Walden Bello explora os descaminhos da globalização recente (os colapsos financeiros e o fracasso do reajuste estrutural), lançando uma sugestiva hipótese: se a Primavera de Praga, em 1968, pressagiou o fim do mundo soviético, será que a confrontação de 2000 em Praga, juntamente com Seattle, não é um presságio do "início do fim da globalização controlada pelas corporações"?
Dianne Matte e Lorraine Guay evocam a Marcha Mundial das Mulheres, com seu sensível e belo slogan "pão e rosas", em outubro de 2000 nos EUA, desenhando os caminhos e atalhos da luta contra a dupla exploração a que se encontram submetidas as mulheres, tanto no plano produtivo quanto reprodutivo.
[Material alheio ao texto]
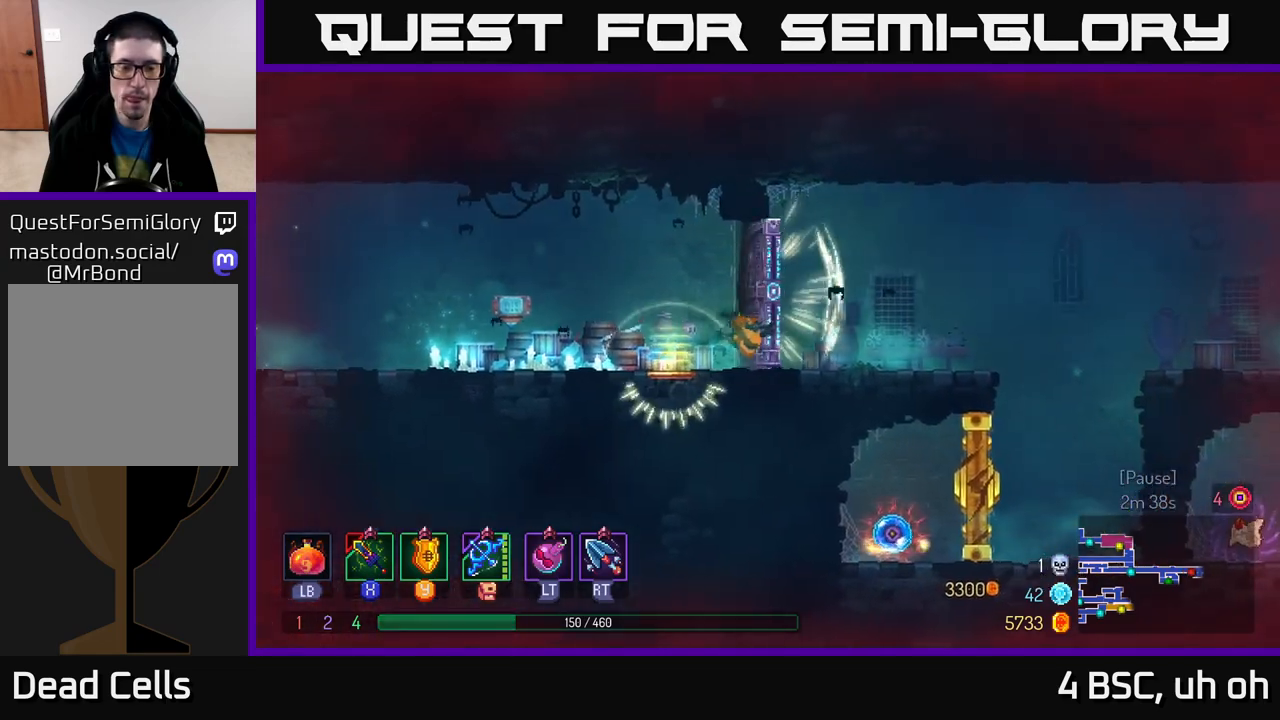
{"buttons": [], "left_stick": "right", "right_stick": "center", "events": []}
Indicam as formas da interfecundação opressiva existentes entre capitalismo e patriarcalismo e mostram que, na contextualidade da desigual divisão internacional do trabalho, se intensificam as clivagens dadas pela divisão sexual do trabalho.
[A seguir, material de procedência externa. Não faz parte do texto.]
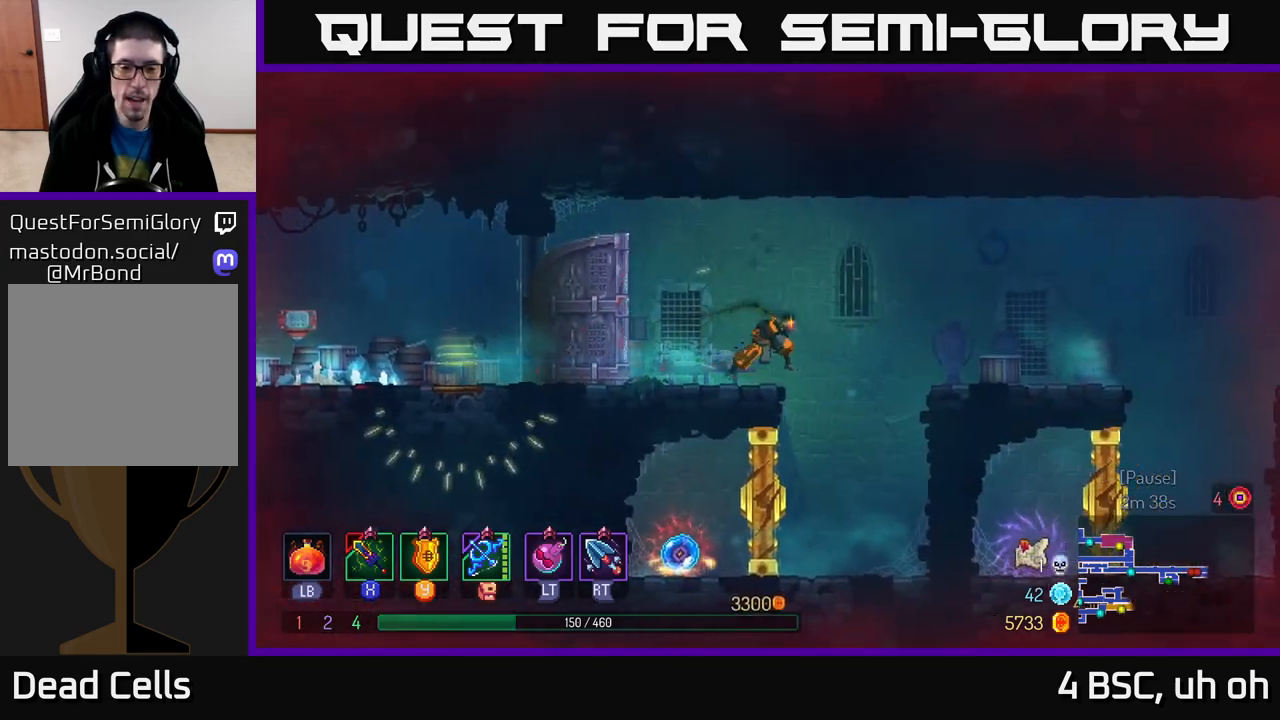
{"buttons": ["X"], "left_stick": "center", "right_stick": "center", "events": [[217, "left_stick", "left"], [300, "X", "down"], [350, "X", "up"], [417, "left_stick", "center"], [433, "X", "down"]]}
O livro ainda traz uma cronologia recente do protesto internacional. Temos, portanto, um bom começo para tentar compreender a nova morfologia dos movimentos sociais, seus significados e desafios, neste atormentado século 21 que acaba de começar. E que ninguém tem a menor idéia de como vai terminar.


Ricardo Antunes é professor de sociologia na Universidade Estadual de Campinas (Unicamp) e autor de, entre outros livros, "Addio al Lavoro?" (Biblioteca Franco Serantini) e "Os Sentidos do Trabalho" (Boitempo).